## [Assignment]
Of the entries below, return only those lines from the line with "116: (172, 70)" to the line with "171: (214, 110)", exactly, both included.

## [Records for processing]

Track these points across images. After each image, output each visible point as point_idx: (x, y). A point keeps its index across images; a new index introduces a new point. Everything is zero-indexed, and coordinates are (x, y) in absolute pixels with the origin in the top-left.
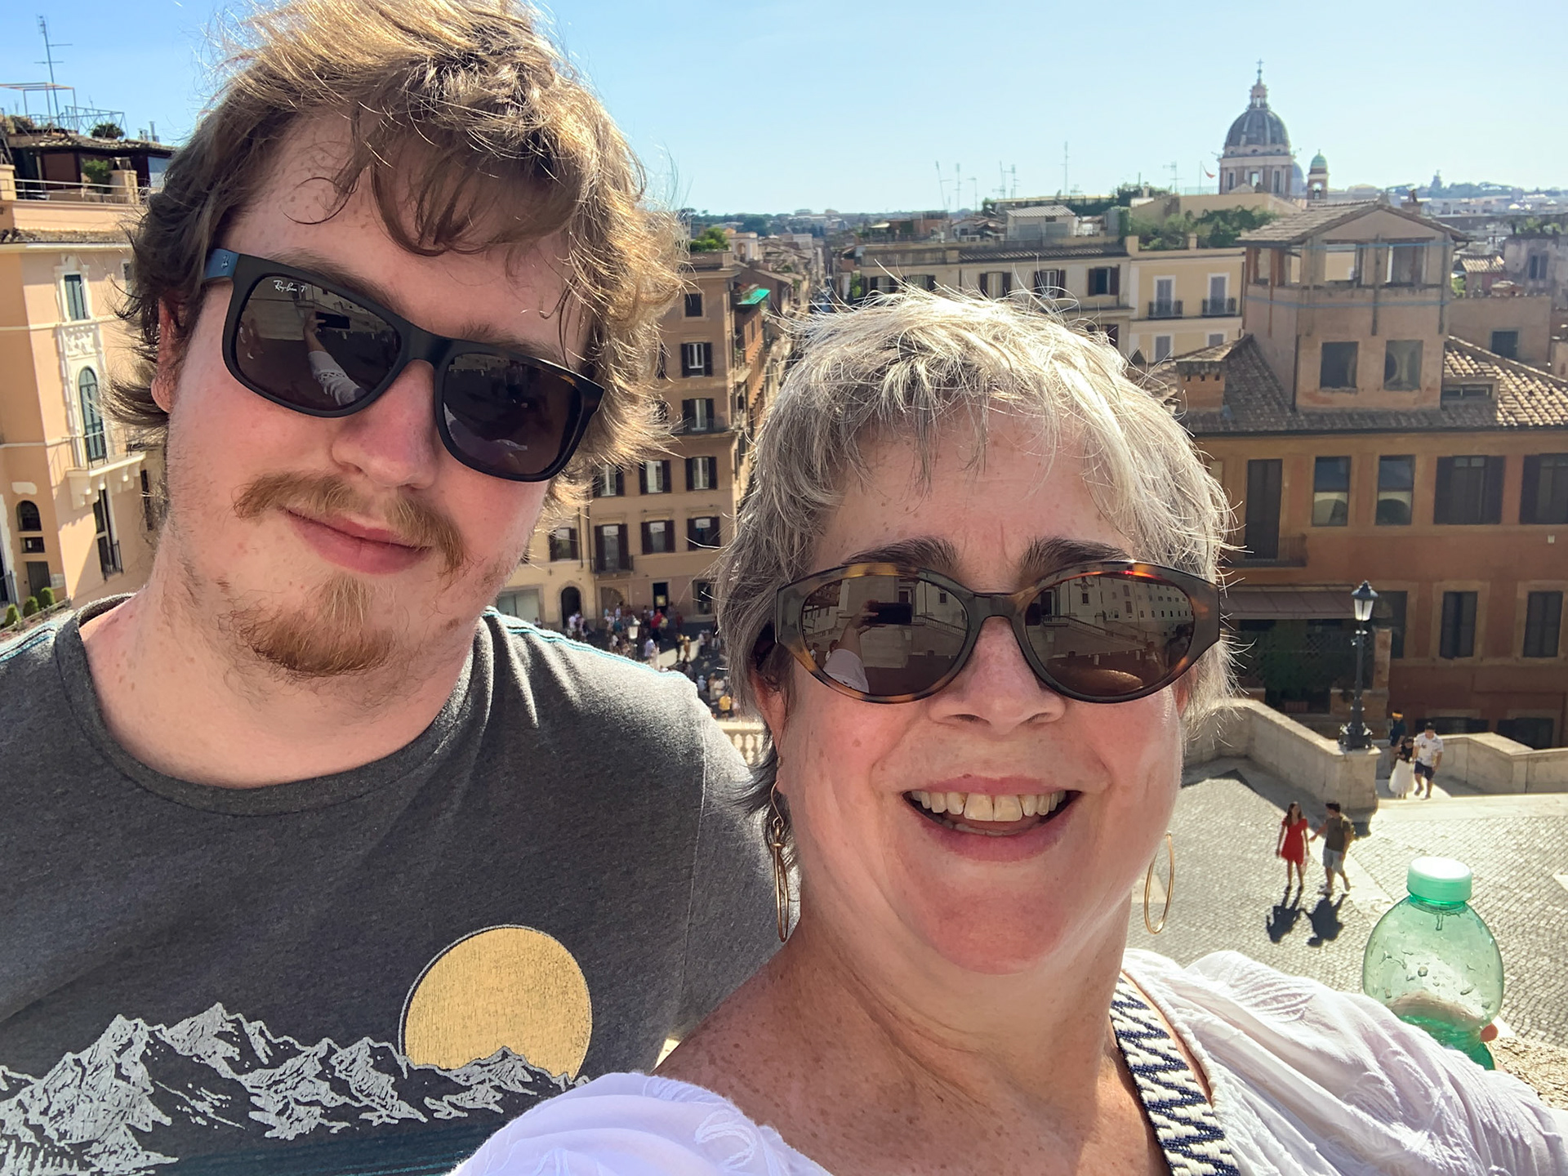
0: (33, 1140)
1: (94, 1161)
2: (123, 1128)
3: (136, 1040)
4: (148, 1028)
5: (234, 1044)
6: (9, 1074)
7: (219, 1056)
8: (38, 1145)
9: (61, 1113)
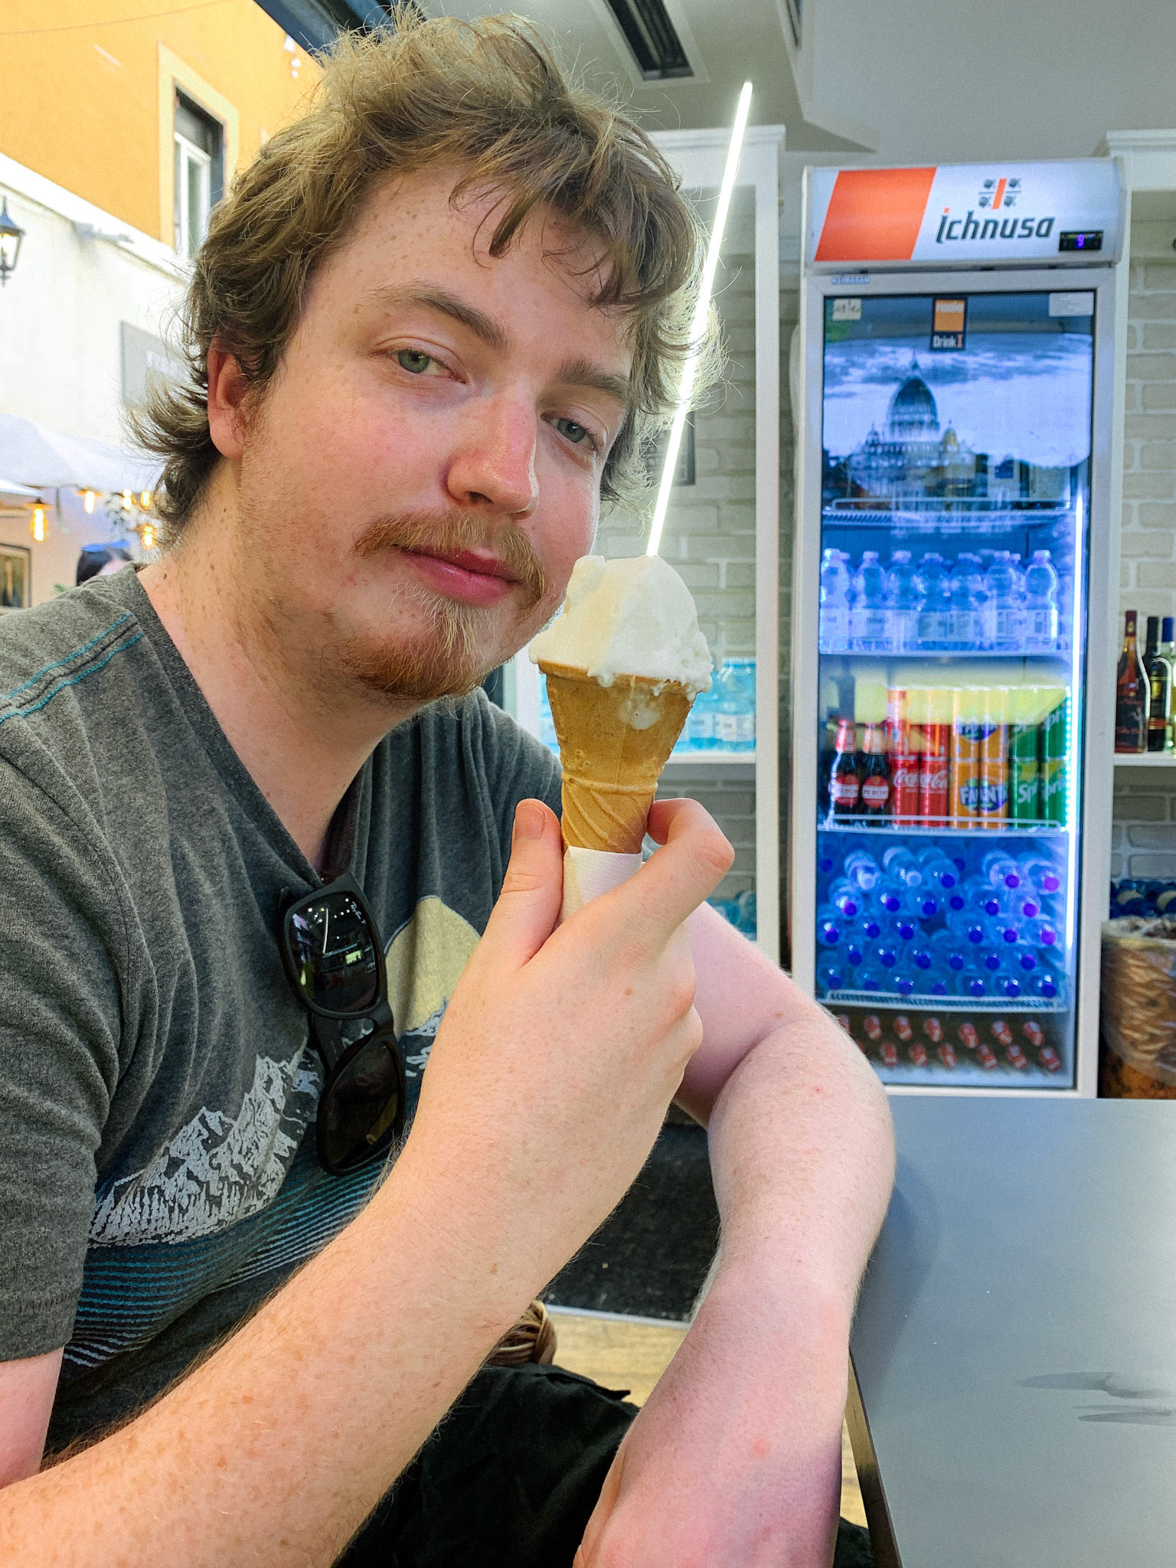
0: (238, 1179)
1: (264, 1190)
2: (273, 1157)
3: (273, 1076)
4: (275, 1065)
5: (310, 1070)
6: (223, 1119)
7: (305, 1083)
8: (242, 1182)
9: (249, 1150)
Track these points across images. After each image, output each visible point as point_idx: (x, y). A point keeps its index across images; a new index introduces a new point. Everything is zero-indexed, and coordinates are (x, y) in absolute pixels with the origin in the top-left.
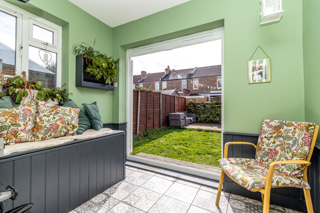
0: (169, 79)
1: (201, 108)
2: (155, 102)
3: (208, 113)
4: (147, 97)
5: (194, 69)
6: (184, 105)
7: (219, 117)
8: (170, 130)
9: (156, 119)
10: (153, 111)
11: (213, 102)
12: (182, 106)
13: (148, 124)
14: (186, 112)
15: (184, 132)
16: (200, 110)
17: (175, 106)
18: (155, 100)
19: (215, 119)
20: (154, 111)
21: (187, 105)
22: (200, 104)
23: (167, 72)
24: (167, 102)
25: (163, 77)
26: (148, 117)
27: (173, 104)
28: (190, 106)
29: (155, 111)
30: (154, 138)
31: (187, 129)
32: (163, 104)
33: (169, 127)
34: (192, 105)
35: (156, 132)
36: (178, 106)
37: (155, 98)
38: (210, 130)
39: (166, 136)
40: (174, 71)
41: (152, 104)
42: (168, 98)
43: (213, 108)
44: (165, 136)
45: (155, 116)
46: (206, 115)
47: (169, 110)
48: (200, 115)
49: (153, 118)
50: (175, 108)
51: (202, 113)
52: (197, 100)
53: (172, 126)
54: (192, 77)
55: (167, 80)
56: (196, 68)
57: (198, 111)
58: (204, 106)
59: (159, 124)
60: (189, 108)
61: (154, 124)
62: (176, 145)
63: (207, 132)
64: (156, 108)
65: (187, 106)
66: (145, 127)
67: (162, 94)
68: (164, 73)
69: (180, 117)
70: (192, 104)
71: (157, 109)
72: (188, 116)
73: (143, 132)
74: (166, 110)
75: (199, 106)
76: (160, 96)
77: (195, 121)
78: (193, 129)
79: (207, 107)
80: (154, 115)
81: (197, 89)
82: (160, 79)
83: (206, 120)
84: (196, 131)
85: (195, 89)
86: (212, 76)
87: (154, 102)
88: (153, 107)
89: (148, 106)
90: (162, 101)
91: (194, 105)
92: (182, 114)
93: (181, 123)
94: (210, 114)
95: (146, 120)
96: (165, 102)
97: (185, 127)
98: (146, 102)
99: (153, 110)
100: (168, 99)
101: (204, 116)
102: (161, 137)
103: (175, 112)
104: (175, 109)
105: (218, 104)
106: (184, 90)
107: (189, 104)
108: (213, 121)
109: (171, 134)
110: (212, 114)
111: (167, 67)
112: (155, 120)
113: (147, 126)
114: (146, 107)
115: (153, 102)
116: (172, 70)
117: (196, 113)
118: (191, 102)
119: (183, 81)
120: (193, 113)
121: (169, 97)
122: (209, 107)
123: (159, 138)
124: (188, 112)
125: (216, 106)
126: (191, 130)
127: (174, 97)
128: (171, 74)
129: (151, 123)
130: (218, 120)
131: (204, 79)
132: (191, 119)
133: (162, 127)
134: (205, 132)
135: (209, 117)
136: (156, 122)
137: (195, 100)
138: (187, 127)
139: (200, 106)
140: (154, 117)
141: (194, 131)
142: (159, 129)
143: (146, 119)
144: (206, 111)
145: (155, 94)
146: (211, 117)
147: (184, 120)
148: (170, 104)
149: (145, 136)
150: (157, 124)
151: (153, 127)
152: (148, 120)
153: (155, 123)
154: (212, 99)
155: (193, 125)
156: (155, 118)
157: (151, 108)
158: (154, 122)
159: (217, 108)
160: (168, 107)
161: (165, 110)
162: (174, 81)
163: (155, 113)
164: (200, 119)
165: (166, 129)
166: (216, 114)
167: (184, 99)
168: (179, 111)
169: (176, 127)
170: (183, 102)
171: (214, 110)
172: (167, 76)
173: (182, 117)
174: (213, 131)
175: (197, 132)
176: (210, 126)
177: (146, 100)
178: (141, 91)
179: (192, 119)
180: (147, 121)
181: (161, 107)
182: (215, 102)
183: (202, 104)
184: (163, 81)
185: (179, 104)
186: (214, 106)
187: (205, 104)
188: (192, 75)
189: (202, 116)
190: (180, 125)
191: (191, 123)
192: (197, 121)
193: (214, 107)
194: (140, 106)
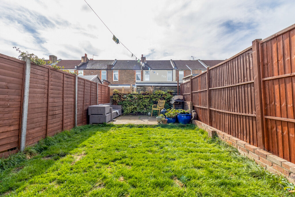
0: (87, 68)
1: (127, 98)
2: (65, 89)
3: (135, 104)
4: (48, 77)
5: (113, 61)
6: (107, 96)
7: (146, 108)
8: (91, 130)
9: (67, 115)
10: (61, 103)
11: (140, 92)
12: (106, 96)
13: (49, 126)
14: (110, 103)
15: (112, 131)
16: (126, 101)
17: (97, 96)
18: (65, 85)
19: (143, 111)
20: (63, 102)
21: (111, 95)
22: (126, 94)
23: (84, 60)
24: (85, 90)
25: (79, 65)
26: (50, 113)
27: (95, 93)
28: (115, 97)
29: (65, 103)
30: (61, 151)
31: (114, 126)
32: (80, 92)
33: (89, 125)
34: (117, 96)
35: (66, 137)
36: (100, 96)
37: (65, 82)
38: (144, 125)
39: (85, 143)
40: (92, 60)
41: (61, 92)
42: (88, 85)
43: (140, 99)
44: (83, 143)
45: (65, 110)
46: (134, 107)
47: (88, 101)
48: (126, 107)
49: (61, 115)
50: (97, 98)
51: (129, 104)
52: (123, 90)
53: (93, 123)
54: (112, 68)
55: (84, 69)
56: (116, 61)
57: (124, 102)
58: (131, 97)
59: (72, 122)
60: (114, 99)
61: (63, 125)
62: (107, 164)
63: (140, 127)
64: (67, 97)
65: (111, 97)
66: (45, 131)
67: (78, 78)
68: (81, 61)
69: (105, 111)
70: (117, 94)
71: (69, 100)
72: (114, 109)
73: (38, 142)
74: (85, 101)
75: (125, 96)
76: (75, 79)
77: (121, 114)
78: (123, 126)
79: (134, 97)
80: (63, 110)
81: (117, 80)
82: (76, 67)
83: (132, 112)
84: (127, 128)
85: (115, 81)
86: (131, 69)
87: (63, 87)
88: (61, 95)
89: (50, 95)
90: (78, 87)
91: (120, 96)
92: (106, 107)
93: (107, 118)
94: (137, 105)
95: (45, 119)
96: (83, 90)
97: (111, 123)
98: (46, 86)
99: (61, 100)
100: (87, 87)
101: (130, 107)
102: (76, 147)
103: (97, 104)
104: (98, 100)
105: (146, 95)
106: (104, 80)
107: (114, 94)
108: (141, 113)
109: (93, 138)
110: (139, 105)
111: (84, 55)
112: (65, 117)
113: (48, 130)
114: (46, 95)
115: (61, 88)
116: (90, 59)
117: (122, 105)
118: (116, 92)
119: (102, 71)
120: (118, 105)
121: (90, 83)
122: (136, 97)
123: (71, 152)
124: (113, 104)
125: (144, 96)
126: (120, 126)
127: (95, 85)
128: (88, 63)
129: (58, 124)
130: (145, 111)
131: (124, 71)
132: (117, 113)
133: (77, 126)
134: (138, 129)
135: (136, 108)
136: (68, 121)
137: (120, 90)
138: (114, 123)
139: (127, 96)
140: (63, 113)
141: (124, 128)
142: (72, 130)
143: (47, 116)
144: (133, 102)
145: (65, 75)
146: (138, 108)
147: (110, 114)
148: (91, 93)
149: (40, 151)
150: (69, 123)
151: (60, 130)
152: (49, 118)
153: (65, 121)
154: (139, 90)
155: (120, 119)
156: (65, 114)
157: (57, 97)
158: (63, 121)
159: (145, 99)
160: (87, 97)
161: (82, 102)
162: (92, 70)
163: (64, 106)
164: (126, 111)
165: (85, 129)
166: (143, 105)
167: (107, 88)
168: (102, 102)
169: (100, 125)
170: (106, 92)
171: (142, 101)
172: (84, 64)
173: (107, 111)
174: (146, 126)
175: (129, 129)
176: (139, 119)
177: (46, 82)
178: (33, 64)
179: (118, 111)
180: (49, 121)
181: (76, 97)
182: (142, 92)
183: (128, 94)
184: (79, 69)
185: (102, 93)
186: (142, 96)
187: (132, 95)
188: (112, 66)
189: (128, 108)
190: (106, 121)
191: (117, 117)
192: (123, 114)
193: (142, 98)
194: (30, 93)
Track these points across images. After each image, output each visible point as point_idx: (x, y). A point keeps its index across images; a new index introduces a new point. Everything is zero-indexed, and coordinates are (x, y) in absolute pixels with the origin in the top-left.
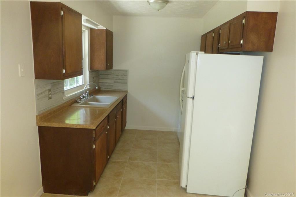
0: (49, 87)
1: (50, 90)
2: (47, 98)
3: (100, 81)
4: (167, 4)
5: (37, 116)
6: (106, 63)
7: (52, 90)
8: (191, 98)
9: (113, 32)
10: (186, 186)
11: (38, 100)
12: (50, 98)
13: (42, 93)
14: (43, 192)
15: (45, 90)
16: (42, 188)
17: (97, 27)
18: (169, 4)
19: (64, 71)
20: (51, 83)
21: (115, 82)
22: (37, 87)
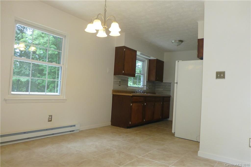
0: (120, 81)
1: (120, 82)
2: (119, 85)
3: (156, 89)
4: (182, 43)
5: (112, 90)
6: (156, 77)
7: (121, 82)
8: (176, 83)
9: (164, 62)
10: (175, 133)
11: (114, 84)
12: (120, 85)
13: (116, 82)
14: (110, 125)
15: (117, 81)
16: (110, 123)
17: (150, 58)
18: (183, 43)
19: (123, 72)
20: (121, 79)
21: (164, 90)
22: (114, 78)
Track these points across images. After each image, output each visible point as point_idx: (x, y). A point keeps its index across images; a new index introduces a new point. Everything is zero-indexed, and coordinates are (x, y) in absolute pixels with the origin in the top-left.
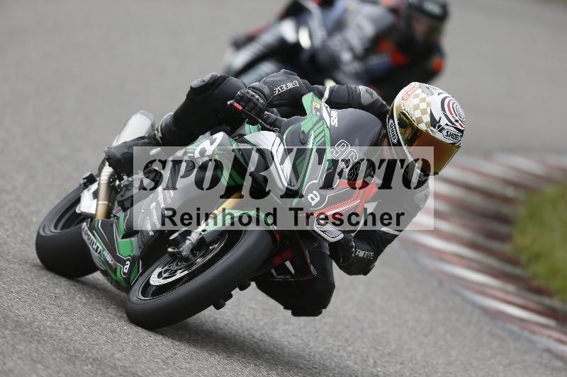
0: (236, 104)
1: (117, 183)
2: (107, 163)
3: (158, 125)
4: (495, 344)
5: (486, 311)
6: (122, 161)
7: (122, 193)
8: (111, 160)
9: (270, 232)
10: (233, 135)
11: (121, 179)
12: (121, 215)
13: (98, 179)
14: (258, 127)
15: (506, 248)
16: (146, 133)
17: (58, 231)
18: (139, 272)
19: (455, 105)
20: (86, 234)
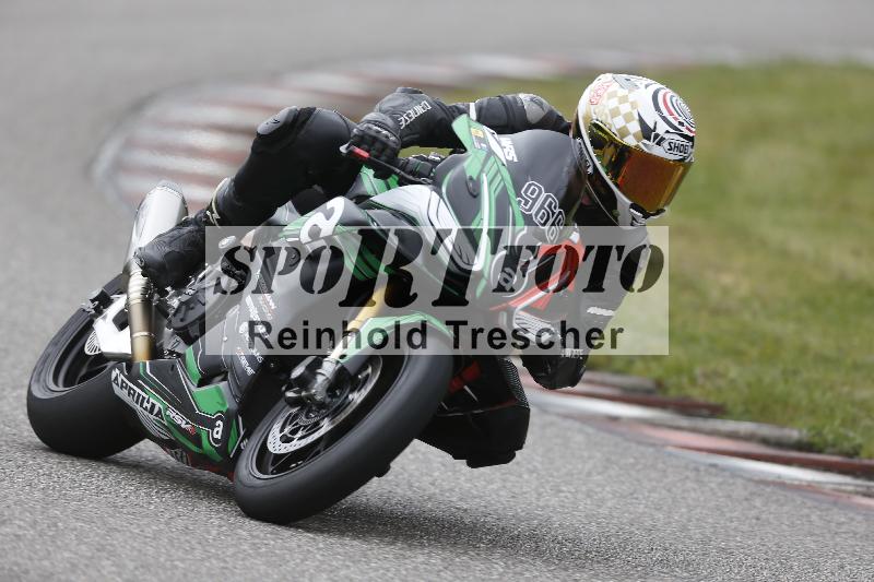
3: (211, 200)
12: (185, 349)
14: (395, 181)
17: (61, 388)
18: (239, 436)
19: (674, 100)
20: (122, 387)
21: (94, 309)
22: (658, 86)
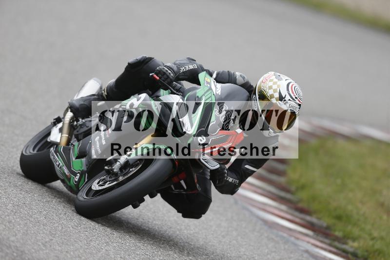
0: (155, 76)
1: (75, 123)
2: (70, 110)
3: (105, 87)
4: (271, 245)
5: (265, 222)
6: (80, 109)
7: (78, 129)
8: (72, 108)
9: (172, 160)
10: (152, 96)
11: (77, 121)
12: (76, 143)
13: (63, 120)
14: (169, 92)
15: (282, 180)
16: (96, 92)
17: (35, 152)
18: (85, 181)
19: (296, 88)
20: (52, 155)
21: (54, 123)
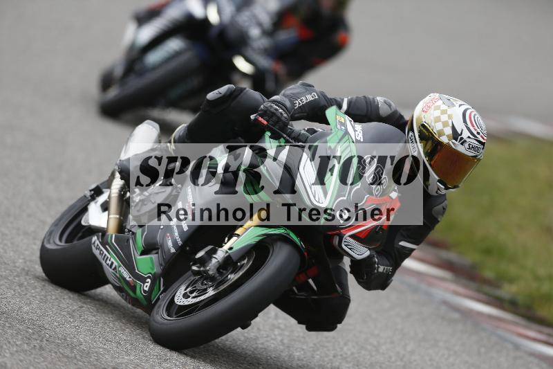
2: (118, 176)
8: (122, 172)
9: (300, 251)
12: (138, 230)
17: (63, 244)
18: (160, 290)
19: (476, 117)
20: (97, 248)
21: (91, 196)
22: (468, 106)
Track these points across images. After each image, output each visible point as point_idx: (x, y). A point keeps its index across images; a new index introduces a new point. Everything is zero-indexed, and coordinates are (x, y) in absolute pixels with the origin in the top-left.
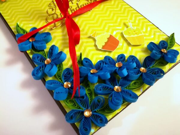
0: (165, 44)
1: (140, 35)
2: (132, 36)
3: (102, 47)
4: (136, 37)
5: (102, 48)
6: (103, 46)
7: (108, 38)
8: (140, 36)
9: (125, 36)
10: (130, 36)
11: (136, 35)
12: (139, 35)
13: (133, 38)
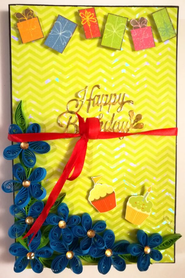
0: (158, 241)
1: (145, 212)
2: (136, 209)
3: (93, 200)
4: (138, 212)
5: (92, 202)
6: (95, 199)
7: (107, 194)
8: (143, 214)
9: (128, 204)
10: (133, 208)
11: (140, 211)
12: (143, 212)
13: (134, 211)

## [Answer space]
116: (172, 70)
117: (196, 113)
118: (191, 102)
119: (183, 81)
120: (193, 113)
121: (169, 97)
122: (209, 107)
123: (159, 138)
124: (188, 112)
125: (216, 106)
126: (191, 130)
127: (174, 97)
128: (171, 74)
129: (151, 123)
130: (218, 120)
131: (204, 79)
132: (191, 119)
133: (162, 127)
134: (205, 132)
135: (209, 117)
136: (156, 122)
137: (195, 100)
138: (187, 127)
139: (200, 106)
140: (154, 117)
141: (194, 131)
142: (159, 129)
143: (146, 119)
144: (206, 111)
145: (155, 94)
146: (211, 117)
147: (184, 120)
148: (170, 104)
149: (145, 136)
150: (157, 124)
151: (153, 127)
152: (148, 120)
153: (155, 123)
154: (212, 99)
155: (193, 125)
156: (155, 118)
157: (151, 108)
158: (154, 122)
159: (217, 108)
160: (168, 107)
161: (165, 110)
162: (174, 81)
163: (155, 113)
164: (200, 119)
165: (166, 129)
166: (216, 114)
167: (184, 99)
168: (179, 111)
169: (176, 127)
170: (183, 102)
171: (214, 110)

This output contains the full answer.